Work instructions — Nothing is to be altered. Print each record in full.

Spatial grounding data
────────
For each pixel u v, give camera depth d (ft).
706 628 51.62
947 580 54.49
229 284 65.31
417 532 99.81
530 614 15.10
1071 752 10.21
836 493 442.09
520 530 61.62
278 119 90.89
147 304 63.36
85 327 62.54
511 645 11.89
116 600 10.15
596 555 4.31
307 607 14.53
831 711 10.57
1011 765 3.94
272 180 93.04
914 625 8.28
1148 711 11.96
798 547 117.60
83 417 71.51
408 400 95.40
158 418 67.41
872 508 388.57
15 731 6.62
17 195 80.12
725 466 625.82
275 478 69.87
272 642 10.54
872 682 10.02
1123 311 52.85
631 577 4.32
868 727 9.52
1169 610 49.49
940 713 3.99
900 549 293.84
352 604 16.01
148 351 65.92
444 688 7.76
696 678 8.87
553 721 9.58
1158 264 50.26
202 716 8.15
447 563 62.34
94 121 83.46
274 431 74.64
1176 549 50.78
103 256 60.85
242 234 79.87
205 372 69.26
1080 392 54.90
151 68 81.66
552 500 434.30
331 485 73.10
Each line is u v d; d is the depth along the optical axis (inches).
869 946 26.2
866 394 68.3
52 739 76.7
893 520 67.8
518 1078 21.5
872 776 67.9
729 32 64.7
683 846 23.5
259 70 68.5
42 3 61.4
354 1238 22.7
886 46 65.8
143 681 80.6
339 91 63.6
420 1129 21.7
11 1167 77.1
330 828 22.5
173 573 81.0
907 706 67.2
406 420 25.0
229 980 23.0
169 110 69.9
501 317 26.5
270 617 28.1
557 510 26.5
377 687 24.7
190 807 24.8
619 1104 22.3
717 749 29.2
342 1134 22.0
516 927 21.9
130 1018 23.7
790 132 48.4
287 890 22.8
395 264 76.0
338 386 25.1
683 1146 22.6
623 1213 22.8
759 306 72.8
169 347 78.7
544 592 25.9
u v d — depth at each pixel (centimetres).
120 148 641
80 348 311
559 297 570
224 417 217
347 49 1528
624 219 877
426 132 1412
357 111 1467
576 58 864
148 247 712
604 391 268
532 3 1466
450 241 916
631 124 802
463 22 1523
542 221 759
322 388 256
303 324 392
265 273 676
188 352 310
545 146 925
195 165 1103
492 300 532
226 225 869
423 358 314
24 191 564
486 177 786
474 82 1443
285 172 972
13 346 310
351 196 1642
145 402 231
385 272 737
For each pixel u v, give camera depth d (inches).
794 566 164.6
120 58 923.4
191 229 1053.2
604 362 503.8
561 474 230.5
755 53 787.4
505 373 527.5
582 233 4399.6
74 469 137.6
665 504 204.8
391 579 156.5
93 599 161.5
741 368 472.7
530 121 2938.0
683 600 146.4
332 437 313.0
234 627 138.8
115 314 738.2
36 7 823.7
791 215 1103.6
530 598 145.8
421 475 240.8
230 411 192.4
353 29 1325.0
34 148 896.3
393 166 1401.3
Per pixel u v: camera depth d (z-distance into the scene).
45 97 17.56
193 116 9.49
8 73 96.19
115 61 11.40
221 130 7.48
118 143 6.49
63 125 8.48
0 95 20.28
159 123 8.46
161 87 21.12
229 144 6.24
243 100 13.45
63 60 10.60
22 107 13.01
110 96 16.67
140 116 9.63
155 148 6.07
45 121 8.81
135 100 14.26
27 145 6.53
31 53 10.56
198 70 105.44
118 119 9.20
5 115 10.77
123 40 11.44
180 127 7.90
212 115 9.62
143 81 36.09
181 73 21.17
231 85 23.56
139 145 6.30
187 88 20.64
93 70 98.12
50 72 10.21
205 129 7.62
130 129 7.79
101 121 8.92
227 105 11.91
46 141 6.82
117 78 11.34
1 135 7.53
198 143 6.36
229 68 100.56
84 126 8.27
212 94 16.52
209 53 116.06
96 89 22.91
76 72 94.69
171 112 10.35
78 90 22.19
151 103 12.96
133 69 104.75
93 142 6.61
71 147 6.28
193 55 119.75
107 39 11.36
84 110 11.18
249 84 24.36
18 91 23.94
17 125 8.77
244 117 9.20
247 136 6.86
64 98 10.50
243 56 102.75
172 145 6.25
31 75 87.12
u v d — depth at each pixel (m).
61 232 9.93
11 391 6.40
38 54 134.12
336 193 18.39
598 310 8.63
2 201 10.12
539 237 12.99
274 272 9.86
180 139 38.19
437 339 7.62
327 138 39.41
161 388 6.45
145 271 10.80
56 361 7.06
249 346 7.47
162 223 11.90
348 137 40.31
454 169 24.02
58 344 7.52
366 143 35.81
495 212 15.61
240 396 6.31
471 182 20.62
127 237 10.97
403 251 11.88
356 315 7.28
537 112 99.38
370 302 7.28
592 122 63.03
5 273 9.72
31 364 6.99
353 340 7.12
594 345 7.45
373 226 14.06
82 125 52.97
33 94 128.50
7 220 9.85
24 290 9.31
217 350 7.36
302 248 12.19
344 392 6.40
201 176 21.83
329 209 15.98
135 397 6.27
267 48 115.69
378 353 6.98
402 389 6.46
────────
Response to this exercise —
For each pixel u v, give camera depth d (ft).
706 628 51.62
947 580 54.49
229 284 65.31
417 532 99.81
530 614 15.10
1071 752 10.21
836 493 442.09
520 530 61.62
278 119 90.89
147 304 63.36
85 327 62.54
511 645 11.89
116 600 10.15
596 555 4.31
307 607 14.53
831 711 10.57
1011 765 3.94
272 180 93.04
914 625 8.28
1148 711 11.96
798 547 117.60
83 417 71.51
408 400 95.40
158 418 67.41
872 508 388.57
15 731 6.62
17 195 80.12
725 466 625.82
275 478 69.87
272 642 10.54
872 682 10.02
1123 311 52.85
631 577 4.32
868 727 9.52
1169 610 49.49
940 713 3.99
900 549 293.84
352 604 16.01
148 351 65.92
444 688 7.76
696 678 8.87
553 721 9.58
1158 264 50.26
202 716 8.15
447 563 62.34
94 121 83.46
274 431 74.64
1176 549 50.78
103 256 60.85
242 234 79.87
205 372 69.26
1080 392 54.90
151 68 81.66
552 500 434.30
331 485 73.10
Each line is u v d; d is the depth along the optical axis (inches).
869 946 26.2
866 394 68.3
52 739 76.7
893 520 67.8
518 1078 21.5
872 776 67.9
729 32 64.7
683 846 23.5
259 70 68.5
42 3 61.4
354 1238 22.7
886 46 65.8
143 681 80.6
339 91 63.6
420 1129 21.7
11 1167 77.1
330 828 22.5
173 573 81.0
907 706 67.2
406 420 25.0
229 980 23.0
169 110 69.9
501 317 26.5
270 617 28.1
557 510 26.5
377 687 24.7
190 807 24.8
619 1104 22.3
717 749 29.2
342 1134 22.0
516 927 21.9
130 1018 23.7
790 132 48.4
287 890 22.8
395 264 76.0
338 386 25.1
683 1146 22.6
623 1213 22.8
759 306 72.8
169 347 78.7
544 592 25.9
u v d — depth at each pixel (centimetres).
120 148 641
80 348 311
559 297 570
224 417 217
347 49 1528
624 219 877
426 132 1412
357 111 1467
576 58 864
148 247 712
604 391 268
532 3 1466
450 241 916
631 124 802
463 22 1523
542 221 759
322 388 256
303 324 392
265 273 676
188 352 310
545 146 925
195 165 1103
492 300 532
226 225 869
423 358 314
24 191 564
486 177 786
474 82 1443
285 172 972
13 346 310
351 196 1642
145 402 231
385 272 737
For each pixel u v, give camera depth d (inches).
794 566 164.6
120 58 923.4
191 229 1053.2
604 362 503.8
561 474 230.5
755 53 787.4
505 373 527.5
582 233 4399.6
74 469 137.6
665 504 204.8
391 579 156.5
93 599 161.5
741 368 472.7
530 121 2938.0
683 600 146.4
332 437 313.0
234 627 138.8
115 314 738.2
36 7 823.7
791 215 1103.6
530 598 145.8
421 475 240.8
230 411 192.4
353 29 1325.0
34 148 896.3
393 166 1401.3
Per pixel u v: camera depth d (z-distance into the scene).
45 97 17.56
193 116 9.49
8 73 96.19
115 61 11.40
221 130 7.48
118 143 6.49
63 125 8.48
0 95 20.28
159 123 8.46
161 87 21.12
229 144 6.24
243 100 13.45
63 60 10.60
22 107 13.01
110 96 16.67
140 116 9.63
155 148 6.07
45 121 8.81
135 100 14.26
27 145 6.53
31 53 10.56
198 70 105.44
118 119 9.20
5 115 10.77
123 40 11.44
180 127 7.90
212 115 9.62
143 81 36.09
181 73 21.17
231 85 23.56
139 145 6.30
187 88 20.64
93 70 98.12
50 72 10.21
205 129 7.62
130 129 7.79
101 121 8.92
227 105 11.91
46 141 6.82
117 78 11.34
1 135 7.53
198 143 6.36
229 68 100.56
84 126 8.27
212 94 16.52
209 53 116.06
96 89 22.91
76 72 94.69
171 112 10.35
78 90 22.19
151 103 12.96
133 69 104.75
93 142 6.61
71 147 6.28
193 55 119.75
107 39 11.36
84 110 11.18
249 84 24.36
18 91 23.94
17 125 8.77
244 117 9.20
247 136 6.86
64 98 10.50
243 56 102.75
172 145 6.25
31 75 87.12
u v d — depth at each pixel (m).
61 232 9.93
11 391 6.40
38 54 134.12
336 193 18.39
598 310 8.63
2 201 10.12
539 237 12.99
274 272 9.86
180 139 38.19
437 339 7.62
327 138 39.41
161 388 6.45
145 271 10.80
56 361 7.06
249 346 7.47
162 223 11.90
348 137 40.31
454 169 24.02
58 344 7.52
366 143 35.81
495 212 15.61
240 396 6.31
471 182 20.62
127 237 10.97
403 251 11.88
356 315 7.28
537 112 99.38
370 302 7.28
592 122 63.03
5 273 9.72
31 364 6.99
353 340 7.12
594 345 7.45
373 226 14.06
82 125 52.97
33 94 128.50
7 220 9.85
24 290 9.31
217 350 7.36
302 248 12.19
344 392 6.40
201 176 21.83
329 209 15.98
135 397 6.27
267 48 115.69
378 353 6.98
402 389 6.46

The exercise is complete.